Close to one thousand years ago, Anawrahta, king of the first Myanmar Empire and a staunch advocate of Theravada Buddhism, embarked on one of the most ambitious religious construction programs in history in his kingdom’s capital city, Bagan.
Today, over 3,000 temples and pagodas – the largest concentration in the world - stretch as far as the eye can see across the plains to the Irrawady River. Many have survived the ravages of time, from invasions to natural disasters, mostly recently the 1975 earthquake that destroyed many monuments and weakened overall foundations.
Visiting Bagan for the first time on 8 August 2012, the Director-General encouraged authorities to resubmit the nomination for the architectural complex as a World Heritage Site.

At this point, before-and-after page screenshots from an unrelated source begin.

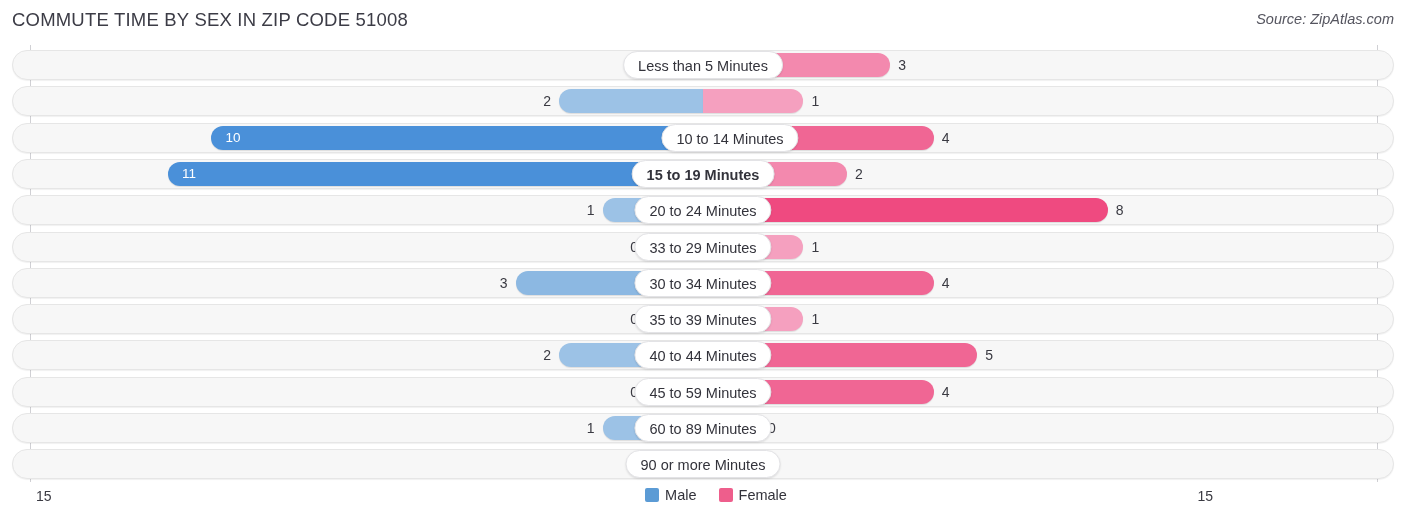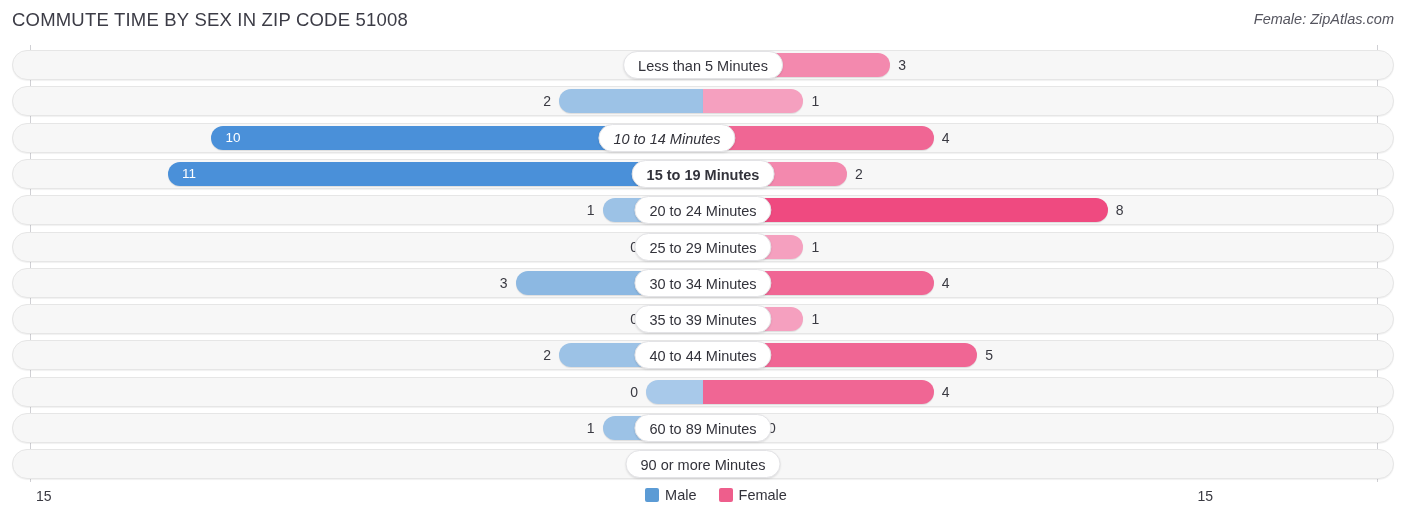--- a/index.html
+++ b/index.html
@@ -171,7 +171,7 @@
 
 <div id="header">
   <div id="chart-title">COMMUTE TIME BY SEX IN ZIP CODE 51008</div>
-  <div id="source-label">Female: ZipAtlas.com</div>
+  <div id="source-label">Source: ZipAtlas.com</div>
 </div>
 
 <div id="plot">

Myanmar ratified the World Heritage Convention in 1994 and first nominated the site in 1996. The nomination was referred back to the State Party due to a lack of site boundary definition and legislative and management plan. Following this recommendation, authorities adopted laws to better protect cultural heritage and adopted a national legal and management framework.
UNESCO Director-General Irina Bokova, accompanied by the Director of the World Heritage Centre Mr Kishore Rao, visited some ten temples and pagodas, a monastic complex and the excavated Palace site, as well as the on-site museum. Immense gold-covered teak statues from the 11th and 12th centuries smile down upon pilgrims and visitors, which numbered around 100,000 in 2011. The religious monuments are renown also for their evocative murals depicting scenes from the life of Lord Buddha. Those in Nagayone Temple, visited by the UNESCO delegation, were restored in the 1980s with assistance from the Organization, supported by Italian funds.
During the Director-General’s visit to Bagan, the Director-General of the Department of Archaeology, National Museum and Library, U Kyaw, Oo Lwin, called upon UNESCO to contribute technical expertise for conservation, restoration and the nomination process. Although the Government aims to present the nomination of Pyu Ancient Cities in 2013, authorities are also working to resolve various management issues in Bagan and to elaborate a more systematic plan for the site’s preservation and conservation.
Cooperation with Myanmar’s Department of Archaeology, National Museum and Library was recently re-engaged with a USD$530,000 project on “Building Capacity to Safeguard Cultural Heritage in Myanmar.” A survey mission will be undertaken this year to Bagan to conduct an assessment that will form the basis for an on-site mural conservation training course.
The site, which counts some 15 villages within its 42 square kilometres, is also threatened by pressures on land use for development and tourism. Inscription on the World Heritage Site could increase commercialization while at the same time promoting more sustainable management of this unique cultural landscape.